Tuesday, February 14, 2023

De las armas y las letras V


Por Guillermo A. Belt

En su segundo exilio en la República Dominicana, Enrique Loynaz y Arteaga se instala con su familia en el pueblo de Baní, a sesenta kilómetros de la capital, donde estaría más cerca del terreno que proyectaba adquirir para el ingenio azucarero mencionado en el capítulo anterior. Ante el fracaso de este proyecto por falta de financiamiento, Loynaz padre “se vio sin recursos, gastado el último peso, con una larga familia en un pueblo sin industrias, sin trabajo, sin perspectivas.”

Pero Loynaz no se da por vencido. Crea un colegio de segunda enseñanza, cuyo éxito recuerda su hijo orgulloso: “La juventud de Baní llenó el aula, que dio grandes hombres al país.” Al propio tiempo, las autoridades municipales de Baní confían a la madre del autor de Memorias de la guerra la instalación de un colegio de señoritas.

Algún tiempo después, ante la necesidad de mayores recursos para mantener a su familia creciente, Loynaz y Arteaga acepta una ventajosa propuesta del Ayuntamiento de Azua para dirigir el colegio de segunda enseñanza de la ciudad. Allá viaja la familia, nuevamente por mar en un pequeño balandro. La llegada al nuevo destino no es fácil:

Caía la tarde cuando terriblemente mareados, subimos a la carreta de bueyes que a lento paso nos permitió llegar a media noche a la casa que en Azua nos estaba destinada. Sin tiempo para arreglar más que un catre para mi madre enferma, nos acomodamos todos en el duro suelo.

Una vez más, los padres del futuro general dan al adolescente una lección ejemplar ante los infortunios del exilio político. El instituto dirigido por el padre merece elogios de Eugenio María de Hostos, el gran educador puertorriqueño asentado en República Dominicana. De la escuela a cargo de su madre nos cuenta el autor: “Y del Instituto de señoritas dirigido por mi madre brotó el florecimiento cultural de las gentilísimas jóvenes azuanas.” Un nuevo exilio dentro del exilio, podríamos decir, y otro reto superado.
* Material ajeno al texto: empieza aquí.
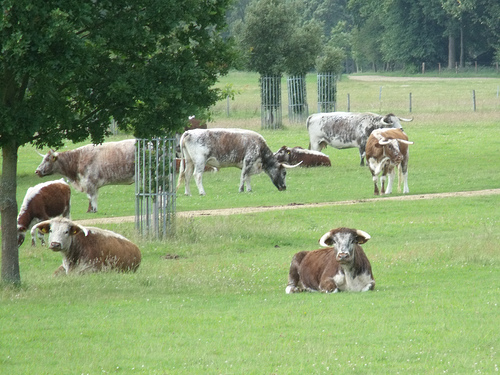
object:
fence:
[224, 89, 477, 116]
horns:
[319, 232, 331, 247]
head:
[318, 226, 371, 264]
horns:
[356, 230, 370, 240]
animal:
[364, 127, 411, 196]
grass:
[13, 68, 481, 371]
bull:
[177, 128, 302, 196]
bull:
[31, 213, 139, 268]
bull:
[34, 138, 136, 213]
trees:
[241, 0, 298, 130]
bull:
[285, 227, 375, 295]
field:
[4, 110, 498, 373]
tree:
[0, 6, 226, 322]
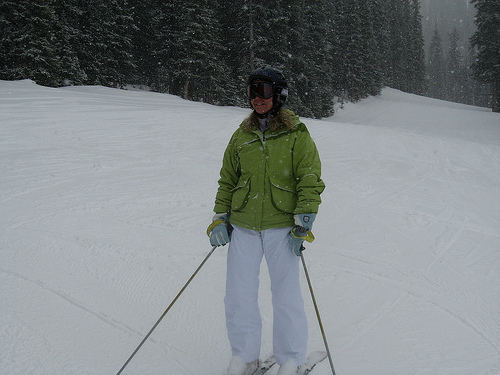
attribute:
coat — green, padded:
[208, 111, 327, 215]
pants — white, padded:
[231, 218, 308, 358]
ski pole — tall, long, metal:
[297, 253, 364, 374]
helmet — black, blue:
[245, 58, 295, 91]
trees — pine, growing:
[149, 4, 236, 85]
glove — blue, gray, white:
[204, 218, 236, 244]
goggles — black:
[239, 78, 277, 99]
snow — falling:
[426, 8, 470, 43]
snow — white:
[343, 161, 455, 327]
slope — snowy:
[395, 90, 485, 204]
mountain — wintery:
[225, 29, 491, 342]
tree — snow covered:
[171, 11, 220, 76]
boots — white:
[225, 356, 264, 374]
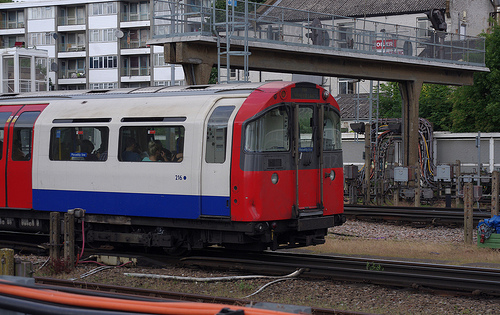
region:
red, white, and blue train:
[8, 83, 340, 248]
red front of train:
[222, 78, 346, 227]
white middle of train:
[34, 100, 234, 186]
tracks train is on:
[4, 211, 494, 299]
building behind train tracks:
[14, 4, 459, 131]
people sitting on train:
[45, 120, 181, 159]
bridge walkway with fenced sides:
[160, 1, 490, 73]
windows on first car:
[238, 95, 335, 165]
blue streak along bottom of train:
[28, 192, 226, 222]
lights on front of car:
[269, 167, 336, 189]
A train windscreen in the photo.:
[239, 101, 341, 150]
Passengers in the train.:
[117, 131, 183, 159]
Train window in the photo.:
[49, 124, 108, 159]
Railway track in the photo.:
[377, 260, 467, 283]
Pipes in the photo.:
[41, 292, 165, 312]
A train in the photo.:
[17, 82, 349, 232]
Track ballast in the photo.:
[316, 284, 426, 309]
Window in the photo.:
[85, 28, 119, 44]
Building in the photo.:
[59, 4, 152, 82]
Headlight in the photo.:
[266, 169, 286, 189]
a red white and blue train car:
[1, 81, 347, 253]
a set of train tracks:
[141, 240, 498, 297]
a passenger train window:
[117, 127, 184, 163]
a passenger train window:
[49, 125, 108, 163]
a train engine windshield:
[244, 103, 339, 154]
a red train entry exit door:
[0, 99, 47, 214]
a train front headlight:
[270, 173, 277, 186]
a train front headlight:
[328, 169, 338, 182]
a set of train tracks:
[345, 199, 495, 224]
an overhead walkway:
[146, 0, 488, 195]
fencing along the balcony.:
[311, 20, 392, 40]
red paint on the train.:
[259, 191, 279, 208]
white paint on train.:
[105, 170, 149, 180]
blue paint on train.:
[105, 198, 152, 205]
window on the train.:
[139, 136, 175, 152]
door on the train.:
[298, 148, 316, 205]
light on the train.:
[268, 173, 280, 183]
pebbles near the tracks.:
[334, 285, 372, 305]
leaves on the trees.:
[438, 92, 463, 106]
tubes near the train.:
[69, 293, 172, 313]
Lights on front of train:
[265, 166, 339, 190]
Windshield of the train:
[235, 98, 347, 174]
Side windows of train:
[44, 111, 191, 174]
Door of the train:
[0, 100, 52, 215]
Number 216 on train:
[168, 169, 186, 188]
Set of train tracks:
[138, 242, 498, 301]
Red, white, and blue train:
[0, 80, 361, 247]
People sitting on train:
[137, 136, 182, 163]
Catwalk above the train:
[140, 0, 486, 77]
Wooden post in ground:
[452, 176, 479, 250]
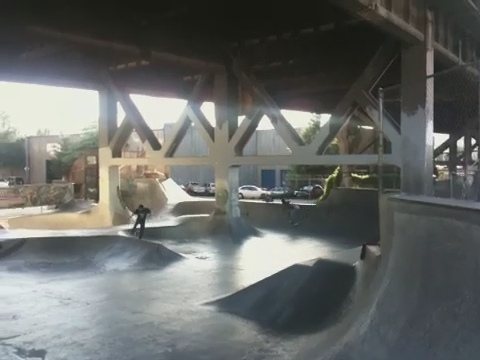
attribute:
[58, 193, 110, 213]
grass — brown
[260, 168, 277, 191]
door — blue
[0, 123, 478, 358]
park — sunny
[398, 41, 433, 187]
beam — white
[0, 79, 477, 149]
sky — sunny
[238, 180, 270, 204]
car — white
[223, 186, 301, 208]
car — white, parked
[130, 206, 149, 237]
clothing — dark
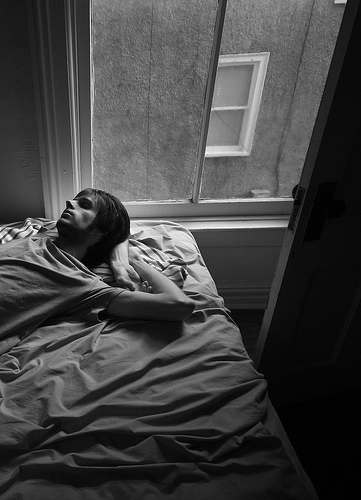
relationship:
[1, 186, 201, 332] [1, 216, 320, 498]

Azua sería mucho más para el joven Loynaz del Castillo. Allí conoce a Joaquín Montesinos, “apasionado revolucionario cubano cuyo culto a la independencia le valió dura condena de presidio y trabajos forzados en las canteras de San Lázaro, en La Habana, y la honra de haber sido aherrojado con la misma cadena que aprisionaba al Emancipador…”. Hace estrecha amistad con los hermanos Lecito, Filandro y César Salas, “de distinguida familia de Sancti-Spíritus que llegaron a ser magníficos soldados de la Patria; César, compañero de Martí en la expedición, uno de sus mártires abnegados.” Y agrega: “Con mis amigos Salas hice la resolución de defender hasta morir la libertad de Cuba.”

Esa resolución fue puesta a prueba por una coincidencia afortunada.

Se hallaban entonces en Azua los generales cubanos Serafín Sánchez y Francisco Carrillo, héroes de la Guerra de los Diez Años y de la del 79, en gestiones de la expedición que a las órdenes del general Máximo Gómez se preparaba en 1885. Yo sólo tenía catorce años, pero era fuerte y apasionado por la perspectiva de acompañar a tan gloriosos caudillos a la guerra de Independencia. Obtenido el paterno consentimiento me confeccionó la esposa del general Sánchez mi primer pantalón largo y la chamarreta de campaña. El fracaso de aquella expedición en la que se consumieron cuantiosos recursos de los emigrados cubanos constituyó el primer hondo dolor de mi vida.

Los avatares de la política dominicana determinaron el fracaso de la expedición que habría llevado al adolescente Loynaz a su estreno en el campo de batalla. Confiando en la oferta de auxilio de su primo el presidente Francisco Gregorio Billini, “noble amigo de la causa liberadora” de Cuba, Máximo Gómez había depositado en el arsenal de Santo Domingo el armamento comprado para la expedición. Al ser despuesto Billini por el general Ulises Heureaux y tras el reclamo de Gómez para la devolución de las armas, éste fue hecho preso y todo el armamento confiscado. Si bien se obtuvo la libertad de Máximo Gómez, el general golpista no cumplió su promesa de pagar por el armamento del cual se había apropiado para combatir a los revolucionarios opuestos a su toma del poder.

“Fue en Azua que contemplé por primera vez una revolución.” Pero esta aventura, vivida con entusiasmo por el adolescente Loynaz, palidece en comparación con las que le esperan en Puerto Plata, adonde el padre decide regresar, “llamado por su hermano don Diego Loynaz, propietario de importante casa de comercio.” Lo veremos en el capítulo siguiente.